Job item: Please write out exactly the lines from the opening of the listing through the line that holds "PY-8: present -> none", including both, and nothing else; no pictures.

● ● ● ●

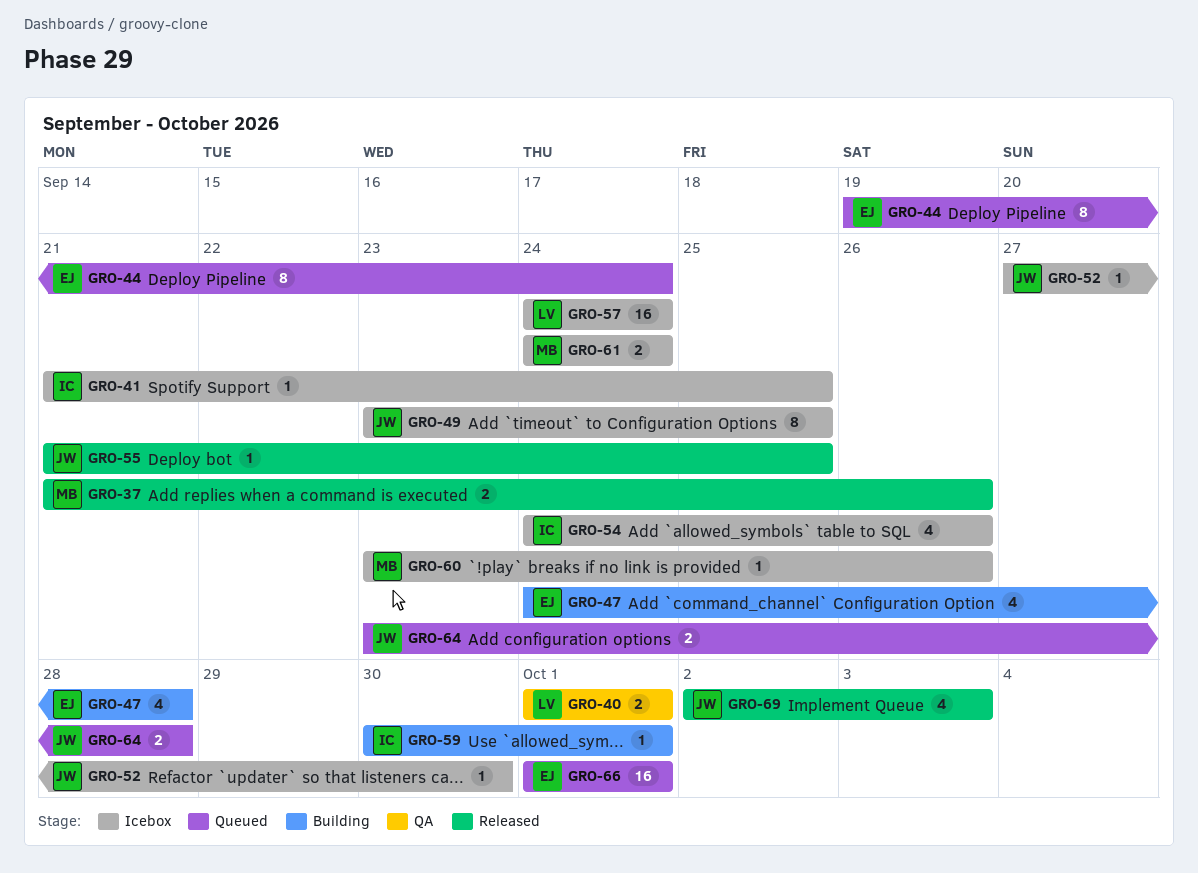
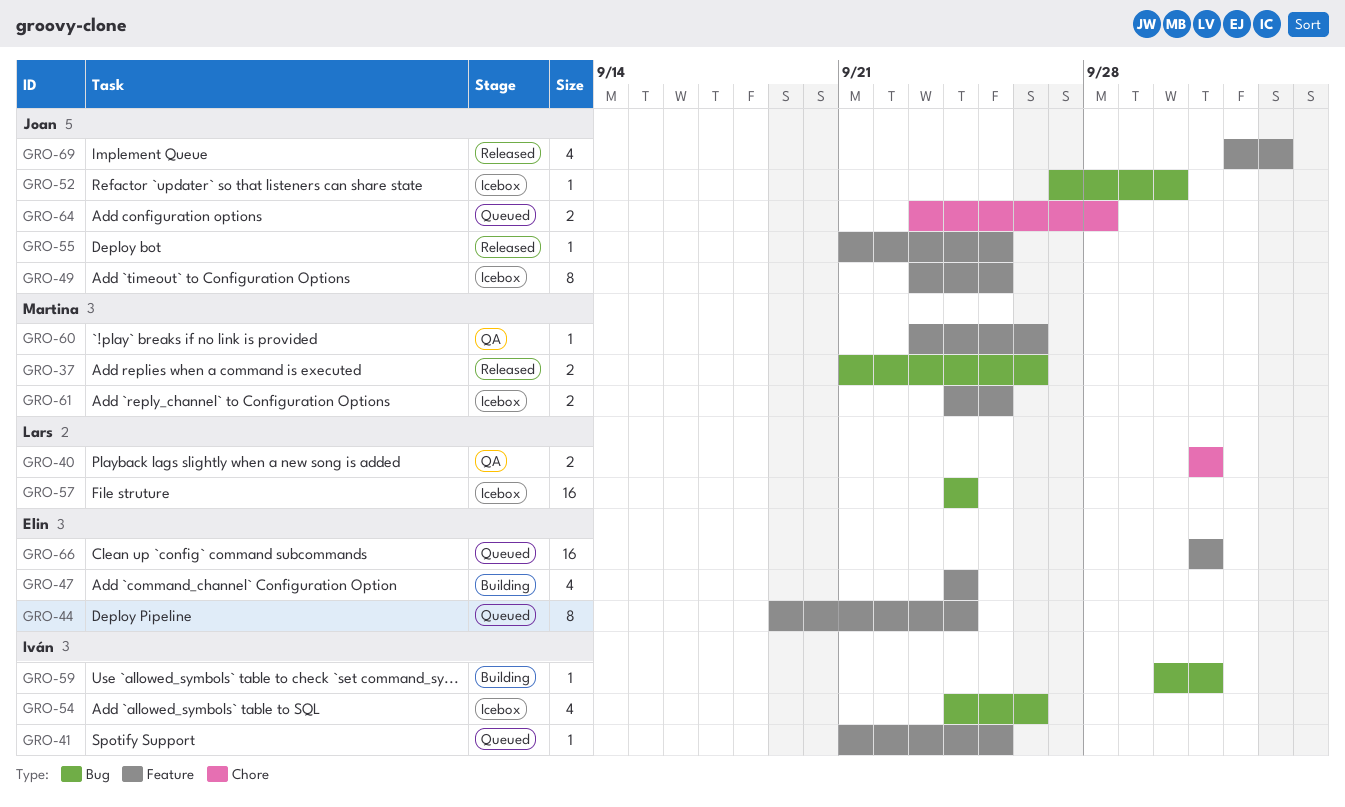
GRO-41, status: Icebox -> Queued
GRO-47, due: Sep 28 -> Sep 24
GRO-60, status: Icebox -> QA
GRO-61, due: Sep 24 -> Sep 25

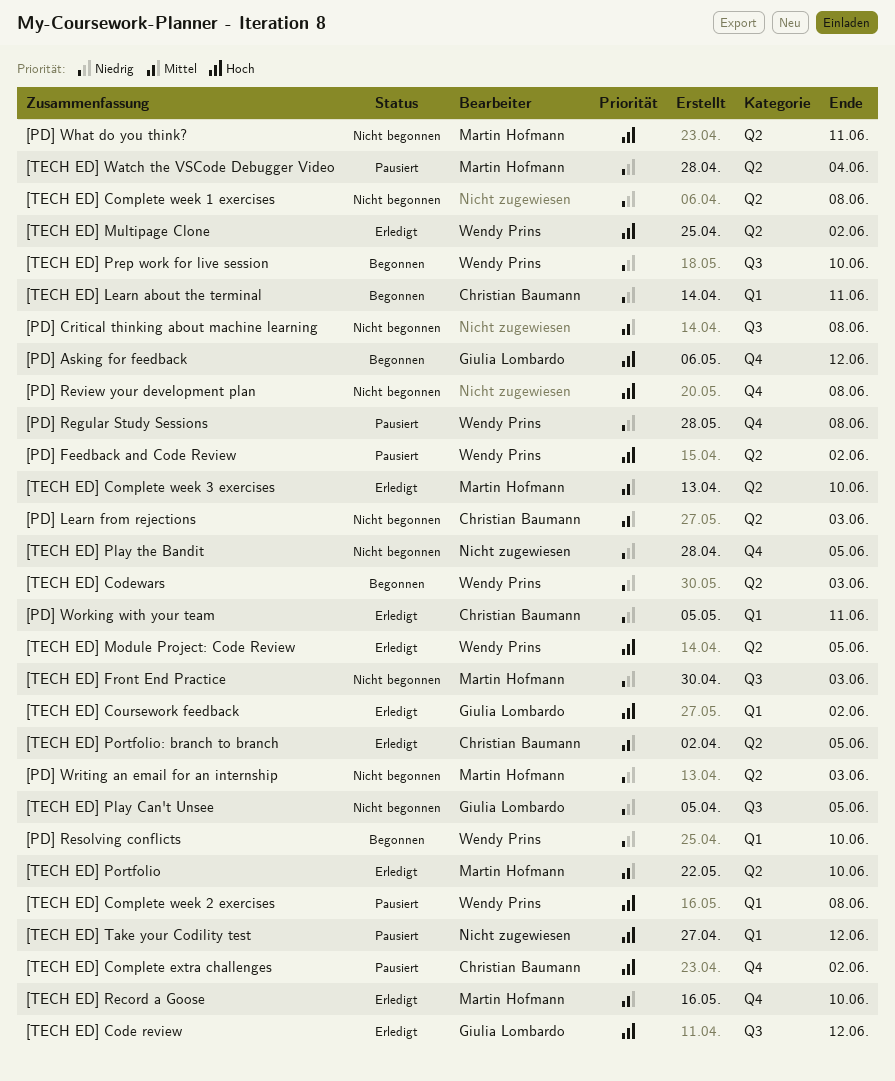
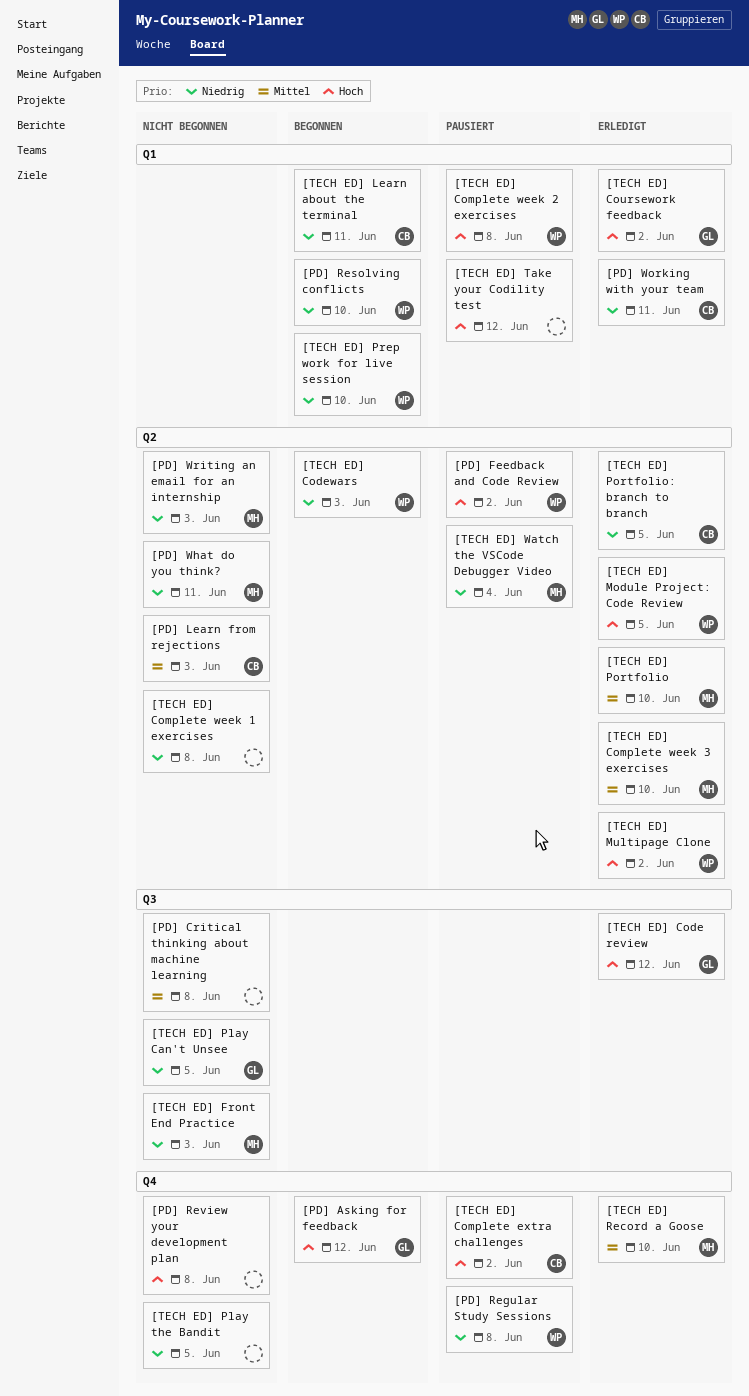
[PD] What do you think?, priority: Hoch -> Niedrig
[TECH ED] Portfolio: branch to branch, priority: Mittel -> Niedrig
[TECH ED] Prep work for live session, label: Q3 -> Q1

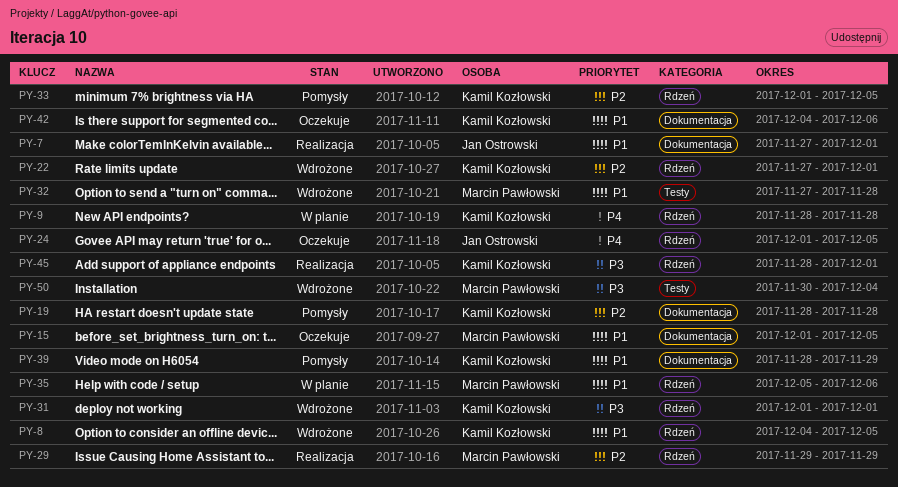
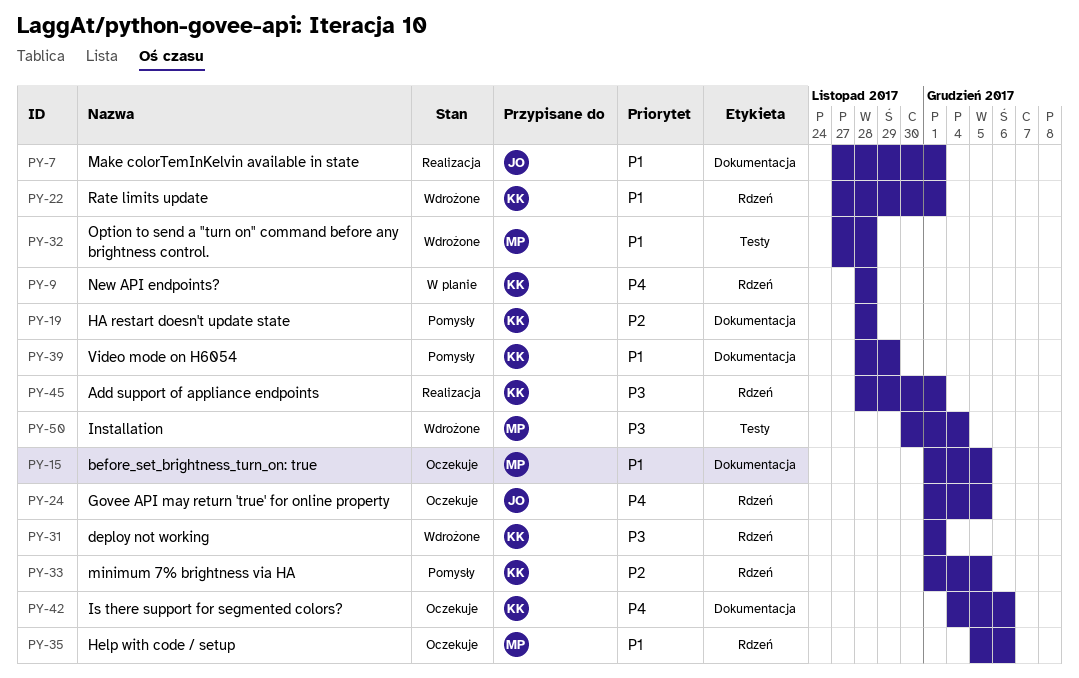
PY-8: present -> none
PY-22, priority: P2 -> P1
PY-29: present -> none
PY-35, status: W planie -> Oczekuje
PY-42, priority: P1 -> P4

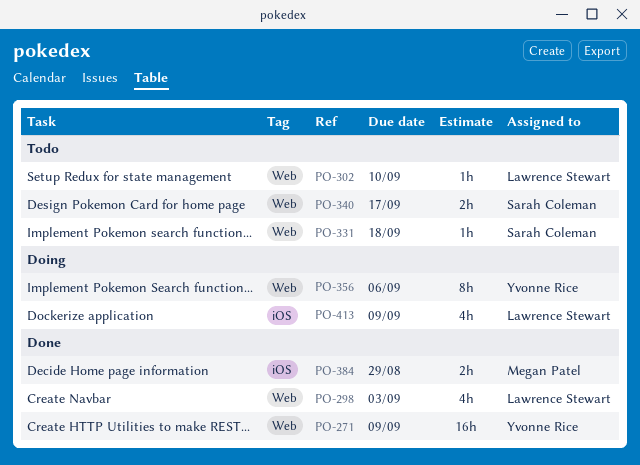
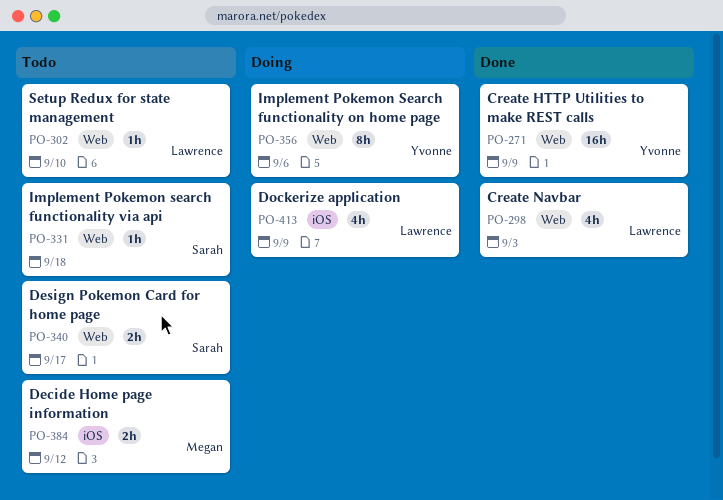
PO-384, status: Done -> Todo
PO-384, due: Aug 29 -> Sep 12

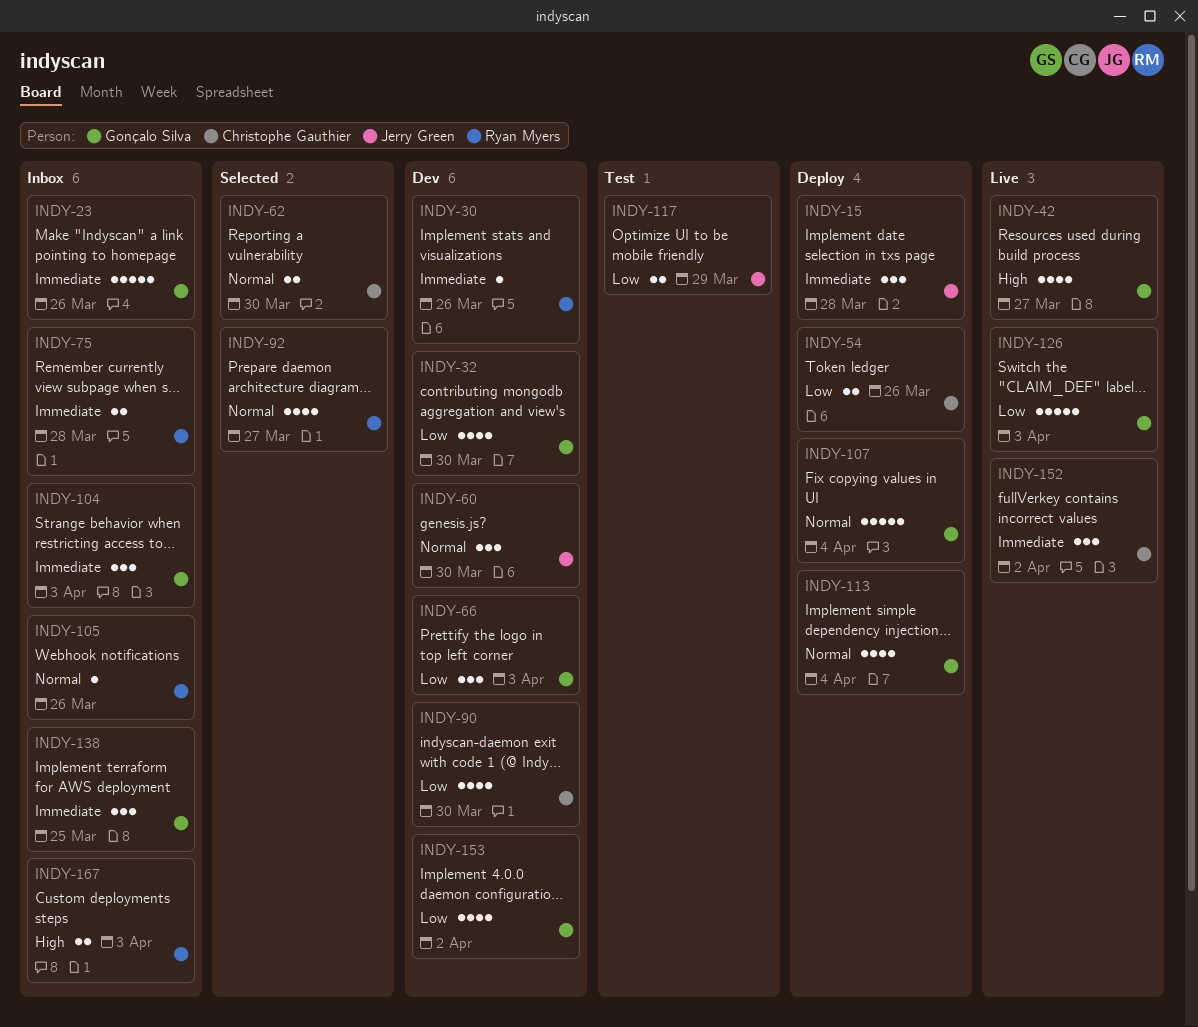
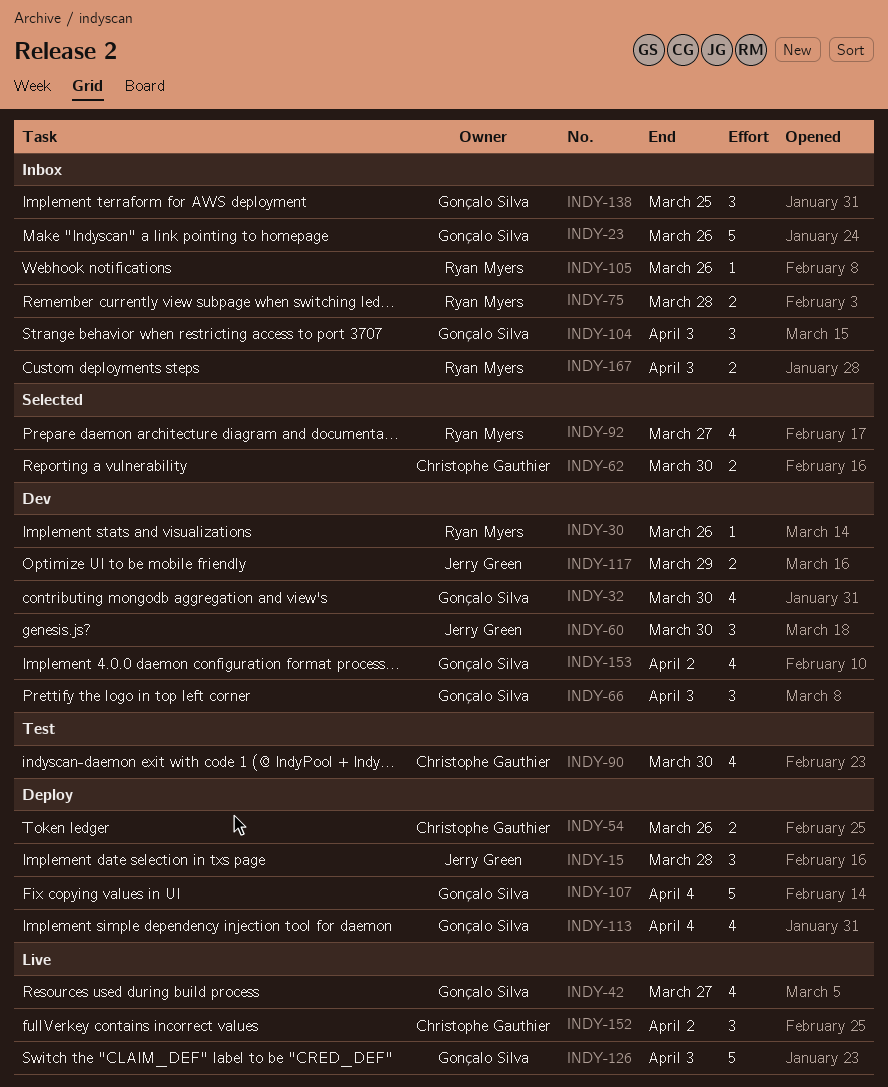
INDY-90, status: Dev -> Test
INDY-117, status: Test -> Dev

● ● ● ●

Output for this exercise:
GRO-41, status: Icebox -> Queued
GRO-47, due: Sep 28 -> Sep 24
GRO-60, status: Icebox -> QA
GRO-61, due: Sep 24 -> Sep 25

[PD] What do you think?, priority: Hoch -> Niedrig
[TECH ED] Portfolio: branch to branch, priority: Mittel -> Niedrig
[TECH ED] Prep work for live session, label: Q3 -> Q1

PY-8: present -> none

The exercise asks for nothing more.